* Work to complete *
An exact copy of every record, with no pictures, please.

* Records shown *
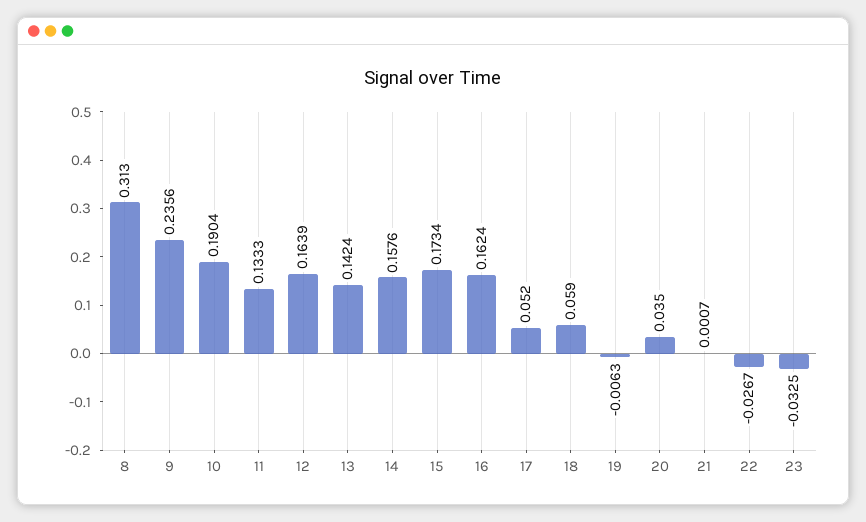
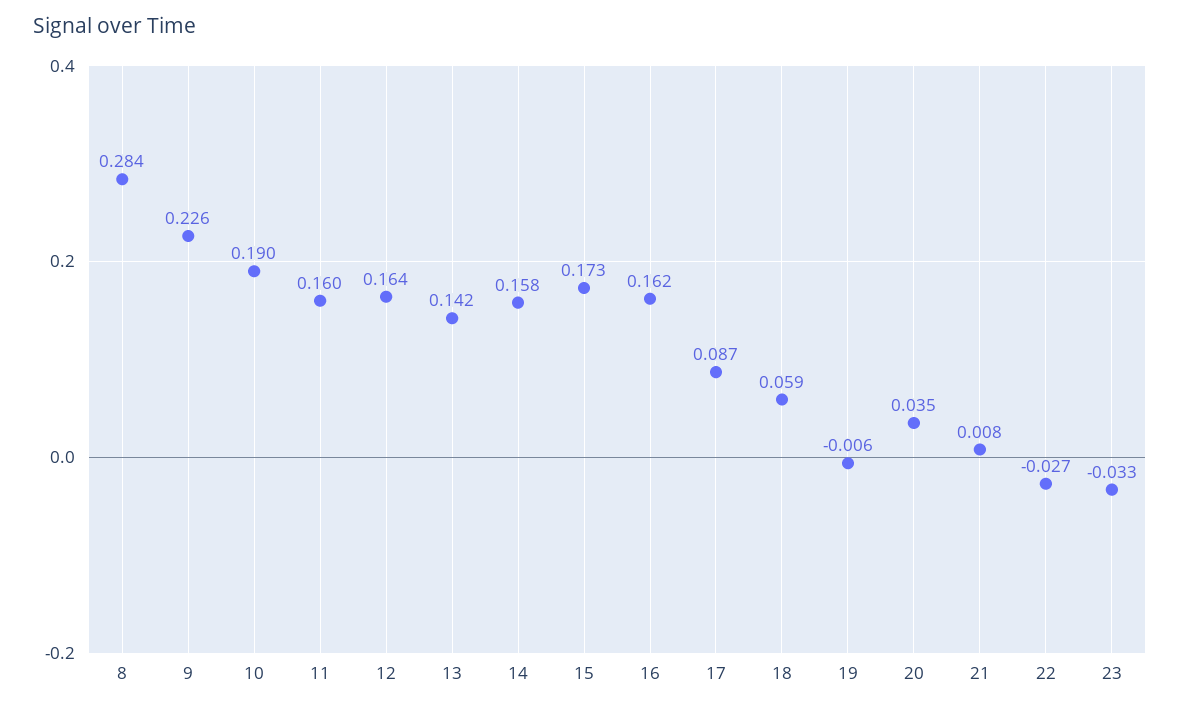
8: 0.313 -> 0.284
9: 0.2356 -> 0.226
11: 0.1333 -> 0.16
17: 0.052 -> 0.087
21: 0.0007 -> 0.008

* Answer for this exercise *
8: 0.313 -> 0.284
9: 0.2356 -> 0.226
11: 0.1333 -> 0.16
17: 0.052 -> 0.087
21: 0.0007 -> 0.008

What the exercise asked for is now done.